Saturday, March 25, 2017

I had a six pack - of water - that I drank at night and in the morning. Before the optional "sunrise prayer," I caught up a chapter of New Testament reading, aloud and standing in my retreat quarters, to help me wake up.

"Sunrise," scheduled from 6 to 7am, was a misnomer for a few reasons: (1) the sun rose after 7, (2) the sky was overcast and (3) the third floor widow's walk faced west-southwest. When I mounted the dizzying, spiral stairs to the third floor, the half dozen women sitting in near-darkness, their faces bathed in smart phone glow, made me question whether "prayer" was also a misnomer. As my eyes adjusted, I spotted the guest speaker in a Hilton Head sweatshirt with the hood pulled up. A humble posture for prayer but actually she was covering her bed head.

The woman who helped me locate the gathering did not herself remain more than five minutes. I didn't do much more than mumble some memorized prayers. In the next hour before breakfast, a few more of us congregated on the second floor to talk about how things were going. Many confessed to staying up too late last night and looking forward to a shower before breakfast.

Having been up already for three hours, I was eager for breakfast and entered the dining room while staff was still setting up. I did not take a seat immediately but as the hot food was brought out, I found a table with an available seat. I'm not in the habit of saying grace before or after meals unless I'm really, really hungry. But I'm ok with other people saying grace, either to themselves silently or aloud for me.
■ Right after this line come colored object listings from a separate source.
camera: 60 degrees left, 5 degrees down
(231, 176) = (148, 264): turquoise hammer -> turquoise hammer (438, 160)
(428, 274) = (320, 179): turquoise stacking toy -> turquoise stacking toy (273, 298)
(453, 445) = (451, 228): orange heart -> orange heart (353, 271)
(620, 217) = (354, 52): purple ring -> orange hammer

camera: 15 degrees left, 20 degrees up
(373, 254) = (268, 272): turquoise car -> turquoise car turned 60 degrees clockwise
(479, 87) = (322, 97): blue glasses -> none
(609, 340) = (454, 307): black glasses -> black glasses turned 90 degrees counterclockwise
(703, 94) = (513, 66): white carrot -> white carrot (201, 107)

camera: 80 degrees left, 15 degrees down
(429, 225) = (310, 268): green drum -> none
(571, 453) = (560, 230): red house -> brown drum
One of the men in charge of the dining room said a blessing over a microphone as the food was served but too many people came in late and said their own. When a woman I knew joined our breakfast table, she bowed her head over her food for what seemed an inordinately long period of time. Much beyond "Bless us, O Lord, and these thy gifts ..." I wondered what else she prayed about. Then I realized she was checking her phone in her lap.
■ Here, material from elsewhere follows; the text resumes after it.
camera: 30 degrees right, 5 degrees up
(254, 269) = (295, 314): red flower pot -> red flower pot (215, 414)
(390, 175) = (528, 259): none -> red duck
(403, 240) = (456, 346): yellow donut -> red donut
I discovered that some of the women at the table work for the church. One talked through breakfast about the grant proposals she was writing for the church's food bank. She said that she directed money from the food bank to fund projects that no one wants to fund and now needs to replace the money through grants. She talked about paying someone's rent, for instance. This all struck me as very illegal. I wanted to follow up with her about that and maybe talk with someone else from the church.
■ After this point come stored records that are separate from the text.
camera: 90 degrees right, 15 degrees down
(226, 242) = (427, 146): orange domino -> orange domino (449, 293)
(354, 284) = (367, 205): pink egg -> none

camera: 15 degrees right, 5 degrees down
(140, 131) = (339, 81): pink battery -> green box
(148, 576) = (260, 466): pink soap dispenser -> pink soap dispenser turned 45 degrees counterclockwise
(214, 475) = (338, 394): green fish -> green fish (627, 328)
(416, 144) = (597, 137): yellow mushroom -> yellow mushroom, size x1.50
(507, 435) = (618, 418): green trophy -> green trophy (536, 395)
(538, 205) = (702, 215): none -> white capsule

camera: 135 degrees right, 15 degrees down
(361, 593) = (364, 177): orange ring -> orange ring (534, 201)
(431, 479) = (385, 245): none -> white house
The conversation turned to afternoon plans because, remarkably, the entire Saturday afternoon was wide-open, free time. This was very unexpected to me. At a Jesuit retreat house, for instance, Saturday is a busy day, the only full day of a weekend retreat and Saturday afternoon is especially packed with Stations of the Cross, a penance service, Saturday liturgy, anointing, eucharistic exposition and benediction, not to mention dinner with wine. I had a strong feeling that tonight's meal would not include wine.

So, anyway, five and a half hours of unstructured time. Everyone said they were going to take a nap. I said I was driving down to the lighthouse and if it was open, I was going up. One woman asked to come with me so we agreed after lunch to meet up.

While everyone else sat in the morning's lecture, I walked the grounds:

Harvey Cedars Bible Conference

I walked to Loveladies.


I passed a Catholic retreat compound, Maris Stella.


I crossed Long Beach Island Boulevard and walked out onto the beach. It was really unbelievably perfect.


As I walked, I listened to a talk given Thursday night by someone I've known a long time.

The Harvey Cedars water tower was a great landmark for me to find my way back.